Adult polyglucosan body disease (APBD) is a glycogen storage disorder characterized by the accumulation of polyglucosan bodies in muscle, nerve, and other tissue as the result of mutations in glycogen branching enzyme 1 (GBE1). APBD is characterized by adult-onset neurodegeneration, and recent evidence suggests that reduction of glucose 6-phosphate–stimulated glycogen synthase (GYS) activity may be beneficial. In this episode, Or Kakhlon and colleagues screened FDA-approved compounds for those able to reduce GYS activity and polyglucosan accumulation in APBD fibroblasts. Guaiacol emerged as a potential candidate from this screen and improved grip strength and increased lifespan in murine APBD models. These improvements corresponded with reduced polyglucosans in peripheral nerves, liver and heart. Together, these results support further exploration of guaiacol for treating APBD.

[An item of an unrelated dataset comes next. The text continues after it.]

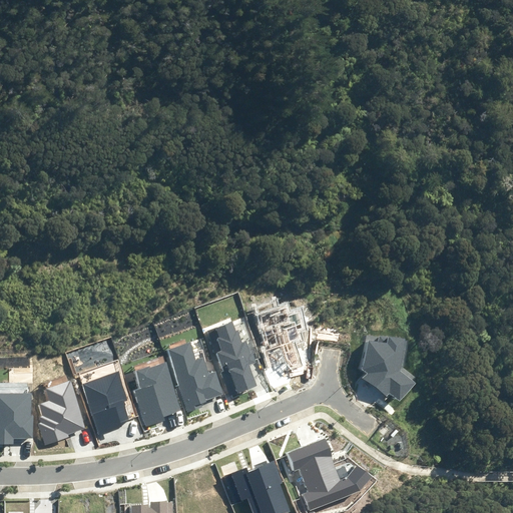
[(229,396),(257,386),(249,366),(257,363),(252,352),(250,353),(245,341),(242,343),(237,331),(236,331),(232,321),(207,331),(222,372),(220,373),(229,396)]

Idiopathic pulmonary fibrosis (IPF) is a devastating disease characterized by progressive pulmonary fibrosis and eventual loss of function. The transcription factor Wilms’ tumor 1 (WT1) promotes cell proliferation and is critical for lung development. This factor has been shown to be upregulated in IPF; however, the role of WT1 in IPF development is not fully understood. In this episode, Satish Madala and colleagues used lineage tracing to show that WT1 promotes fibroblast activation, fibroproliferation, myofibroblast transformation, and ECM production in a murine model of IPF. Moreover, partial loss of WT1 reduced fibrotic phenotypes. Together, these results identify WT1 as an important driver of lung fibrosis and support further exploration of WT1 as a therapeutic target.